● **Data to use**
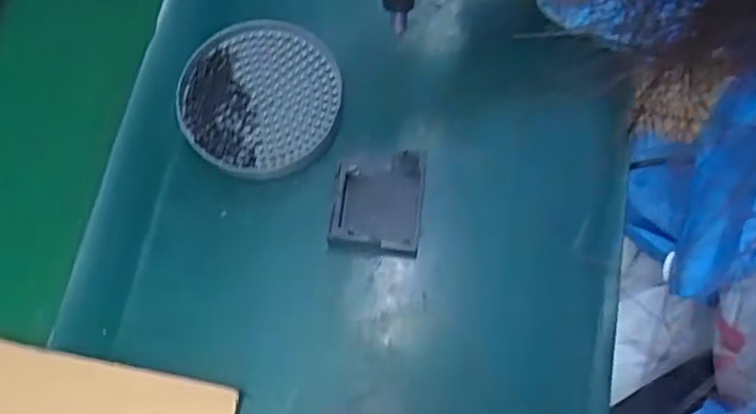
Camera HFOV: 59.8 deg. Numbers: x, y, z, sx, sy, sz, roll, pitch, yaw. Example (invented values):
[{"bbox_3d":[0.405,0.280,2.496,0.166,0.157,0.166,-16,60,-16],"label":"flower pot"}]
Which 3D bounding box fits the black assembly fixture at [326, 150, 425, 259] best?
[{"bbox_3d":[0.000,-0.003,0.452,0.062,0.023,0.077,4,72,-1],"label":"black assembly fixture"}]

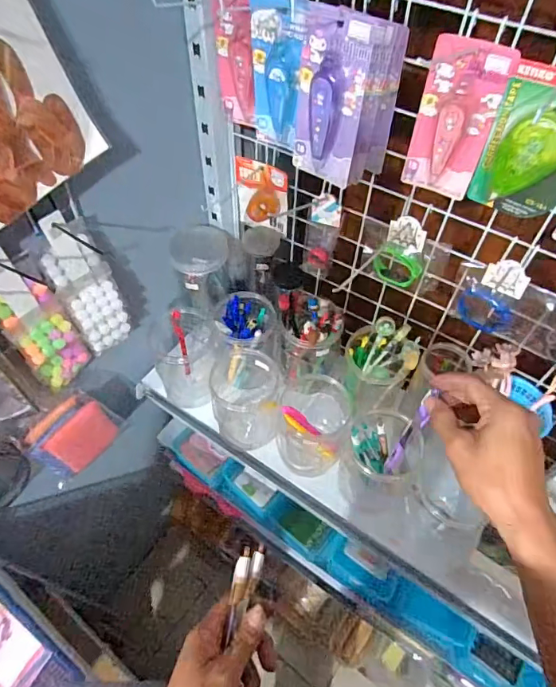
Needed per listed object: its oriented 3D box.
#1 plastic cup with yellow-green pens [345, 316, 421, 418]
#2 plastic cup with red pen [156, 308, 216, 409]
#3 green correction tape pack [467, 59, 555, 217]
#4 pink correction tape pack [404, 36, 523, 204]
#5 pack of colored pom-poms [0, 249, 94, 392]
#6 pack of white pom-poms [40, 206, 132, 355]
[{"bbox_3d":[0.149,0.035,0.701,0.093,0.130,0.096,-4,54,-4],"label":"plastic cup with yellow-green pens"},{"bbox_3d":[-0.146,0.027,0.736,0.095,0.132,0.093,1,54,-1],"label":"plastic cup with red pen"},{"bbox_3d":[0.249,-0.188,0.451,0.091,0.141,0.022,25,57,16],"label":"green correction tape pack"},{"bbox_3d":[0.177,-0.222,0.476,0.077,0.156,0.020,26,58,16],"label":"pink correction tape pack"},{"bbox_3d":[-0.286,-0.024,0.549,0.038,0.199,0.072,22,57,14],"label":"pack of colored pom-poms"},{"bbox_3d":[-0.241,-0.069,0.589,0.068,0.210,0.019,-36,51,-24],"label":"pack of white pom-poms"}]

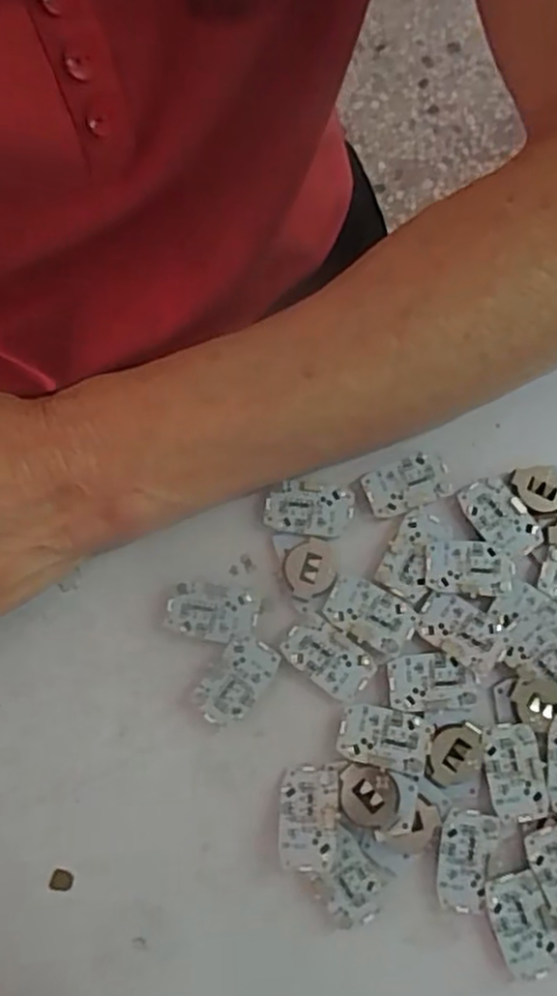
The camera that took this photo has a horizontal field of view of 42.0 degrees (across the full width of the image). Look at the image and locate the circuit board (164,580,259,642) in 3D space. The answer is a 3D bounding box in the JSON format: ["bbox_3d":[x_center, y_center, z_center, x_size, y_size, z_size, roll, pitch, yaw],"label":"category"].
[{"bbox_3d":[-0.022,0.038,0.239,0.029,0.004,0.017,11,78,1],"label":"circuit board"}]

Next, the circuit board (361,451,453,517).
[{"bbox_3d":[0.044,-0.005,0.247,0.029,0.004,0.017,-21,79,-6],"label":"circuit board"}]

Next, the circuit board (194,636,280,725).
[{"bbox_3d":[-0.014,0.059,0.233,0.017,0.004,0.028,34,79,6],"label":"circuit board"}]

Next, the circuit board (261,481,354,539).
[{"bbox_3d":[0.010,0.003,0.244,0.029,0.004,0.018,8,78,0],"label":"circuit board"}]

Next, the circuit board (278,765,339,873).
[{"bbox_3d":[0.009,0.097,0.222,0.018,0.004,0.029,-4,57,12],"label":"circuit board"}]

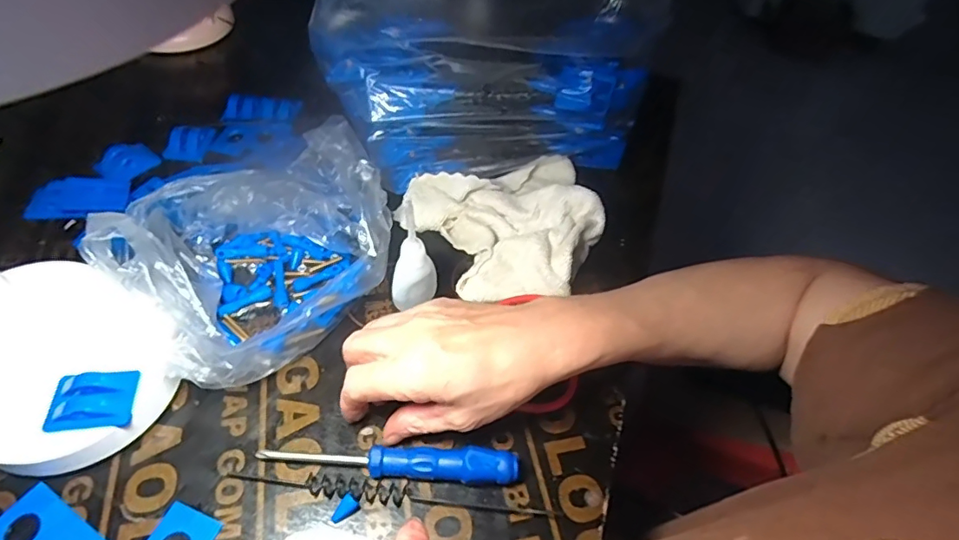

● **Task directions**
From the first line of the entries down to the line with "#5 pack of colored pom-poms [0, 249, 94, 392]", print each line exactly; omit any picture.

● **Exercise result**
Camera HFOV: 59.8 deg. Numbers: x, y, z, sx, sy, sz, roll, pitch, yaw. Example (invented values):
[{"bbox_3d":[0.405,0.280,2.496,0.166,0.157,0.166,-16,60,-16],"label":"flower pot"}]
Which 3D bounding box fits the black assembly fixture at [326, 150, 425, 259] best?
[{"bbox_3d":[0.000,-0.003,0.452,0.062,0.023,0.077,4,72,-1],"label":"black assembly fixture"}]

Needed per listed object: its oriented 3D box.
#1 plastic cup with yellow-green pens [345, 316, 421, 418]
#2 plastic cup with red pen [156, 308, 216, 409]
#3 green correction tape pack [467, 59, 555, 217]
#4 pink correction tape pack [404, 36, 523, 204]
#5 pack of colored pom-poms [0, 249, 94, 392]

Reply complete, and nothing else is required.